### Selected passage
++++++++++++++++++++

Index: llvm/lib/Target/X86/X86ISelLowering.cpp
===================================================================
--- llvm/lib/Target/X86/X86ISelLowering.cpp
+++ llvm/lib/Target/X86/X86ISelLowering.cpp
@@ -93,6 +93,11 @@
              "stores respectively."),
     cl::Hidden);
 
+static cl::opt<bool>
+    EnableLightAVX("x86-light-avx", cl::init(false),
+                   cl::desc("Enable generation of 256 AVX load/stores,"
+                            "even whith -mprefered-vector-width=128"));
+
 /// Call this when the user attempts to do something unsupported, like
 /// returning a double without SSE2 enabled on x86_64. This is not fatal, unlike
 /// report_fatal_error, so calling code should attempt to recover without
@@ -2657,7 +2662,7 @@
       }
       // FIXME: Check if unaligned 32-byte accesses are slow.

++++++++++++++++++++

### Extracted entries

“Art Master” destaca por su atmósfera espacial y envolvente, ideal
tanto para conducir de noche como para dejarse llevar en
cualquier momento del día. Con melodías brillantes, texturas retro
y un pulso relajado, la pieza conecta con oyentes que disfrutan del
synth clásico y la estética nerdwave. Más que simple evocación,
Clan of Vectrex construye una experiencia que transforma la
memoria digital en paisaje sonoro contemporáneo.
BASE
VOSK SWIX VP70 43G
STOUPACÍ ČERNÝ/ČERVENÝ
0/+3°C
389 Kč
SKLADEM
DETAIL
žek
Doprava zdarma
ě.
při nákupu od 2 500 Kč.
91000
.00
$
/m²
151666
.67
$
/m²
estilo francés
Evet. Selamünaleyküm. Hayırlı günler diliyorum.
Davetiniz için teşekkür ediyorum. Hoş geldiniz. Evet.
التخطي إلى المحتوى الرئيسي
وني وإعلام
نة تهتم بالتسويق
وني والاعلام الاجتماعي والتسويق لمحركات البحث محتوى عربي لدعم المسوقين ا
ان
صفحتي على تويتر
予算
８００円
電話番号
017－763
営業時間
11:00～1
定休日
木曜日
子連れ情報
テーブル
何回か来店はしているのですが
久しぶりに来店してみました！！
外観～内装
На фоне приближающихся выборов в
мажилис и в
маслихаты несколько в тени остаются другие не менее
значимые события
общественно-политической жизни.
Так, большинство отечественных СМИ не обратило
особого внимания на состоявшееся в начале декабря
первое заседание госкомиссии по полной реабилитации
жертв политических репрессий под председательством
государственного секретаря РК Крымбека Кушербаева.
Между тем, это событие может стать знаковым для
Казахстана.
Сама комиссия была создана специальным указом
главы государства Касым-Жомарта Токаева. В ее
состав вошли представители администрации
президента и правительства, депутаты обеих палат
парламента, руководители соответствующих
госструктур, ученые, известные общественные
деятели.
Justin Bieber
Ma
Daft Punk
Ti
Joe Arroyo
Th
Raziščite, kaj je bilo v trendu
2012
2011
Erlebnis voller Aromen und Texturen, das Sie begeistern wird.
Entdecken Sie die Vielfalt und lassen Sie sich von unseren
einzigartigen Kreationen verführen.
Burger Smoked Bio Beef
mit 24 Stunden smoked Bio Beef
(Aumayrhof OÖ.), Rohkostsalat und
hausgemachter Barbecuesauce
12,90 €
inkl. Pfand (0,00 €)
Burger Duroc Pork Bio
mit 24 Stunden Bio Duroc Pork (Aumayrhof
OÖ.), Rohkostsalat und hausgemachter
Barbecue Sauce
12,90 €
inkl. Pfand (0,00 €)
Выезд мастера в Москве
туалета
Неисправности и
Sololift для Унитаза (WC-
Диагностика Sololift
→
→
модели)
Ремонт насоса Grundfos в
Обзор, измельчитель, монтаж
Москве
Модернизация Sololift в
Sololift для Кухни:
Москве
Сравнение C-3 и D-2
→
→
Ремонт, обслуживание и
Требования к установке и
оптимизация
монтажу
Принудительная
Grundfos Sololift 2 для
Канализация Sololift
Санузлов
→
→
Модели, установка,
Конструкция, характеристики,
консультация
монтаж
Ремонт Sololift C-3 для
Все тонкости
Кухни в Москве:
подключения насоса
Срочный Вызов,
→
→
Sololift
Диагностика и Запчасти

++++++++++++++++++++

### Required tasks
1. Decide whether each statement agrees with the X86ISelLowering diff, answering yes or no and quoting the words of the diff that decide it: (a) The new option is enabled by default. (b) The new option is named "x86-light-avx". (c) The comment on unaligned accesses states that 32-byte accesses are known to be fast.
2. Please continue the X86ISelLowering diff from its last line.
The material is not needed for this.

### Written answers
1.
(a) No: "cl::init(false)"
(b) Yes: "EnableLightAVX("x86-light-avx""
(c) No: "// FIXME: Check if unaligned 32-byte accesses are slow."

2.
       if (Op.size() >= 32 && Subtarget.hasAVX() &&
-          (Subtarget.getPreferVectorWidth() >= 256)) {
+          (Subtarget.getPreferVectorWidth() >= 256 || EnableLightAVX)) {
         // Although this isn't a well-supported type for AVX1, we'll let
         // legalization and shuffle lowering produce the optimal codegen. If we
         // choose an optimal type with a vector element larger than a byte,
Index: llvm/test/CodeGen/X86/memcpy-light-avx.ll
===================================================================
--- /dev/null
+++ llvm/test/CodeGen/X86/memcpy-light-avx.ll
@@ -0,0 +1,14 @@
+; RUN: llc < %s -mtriple=x86_64-unknown-linux-gnu -mcpu=haswell -mattr=prefer-128-bit -x86-light-avx=true | FileCheck %s
+
+declare void @llvm.memcpy.p0.p0.i64(ptr nocapture, ptr nocapture, i64, i1) nounwind
+
+define void @test1(ptr %a, ptr %b) nounwind {
+; CHECK-LABEL: test1:
+; CHECK:       # %bb.0:
+; CHECK-NEXT:    vmovups (%rsi), %ymm0
+; CHECK-NEXT:    vmovups %ymm0, (%rdi)
+; CHECK-NEXT:    vzeroupper
+; CHECK-NEXT:    retq
+  tail call void @llvm.memcpy.p0.p0.i64(ptr %a, ptr %b, i64 32, i1 0 )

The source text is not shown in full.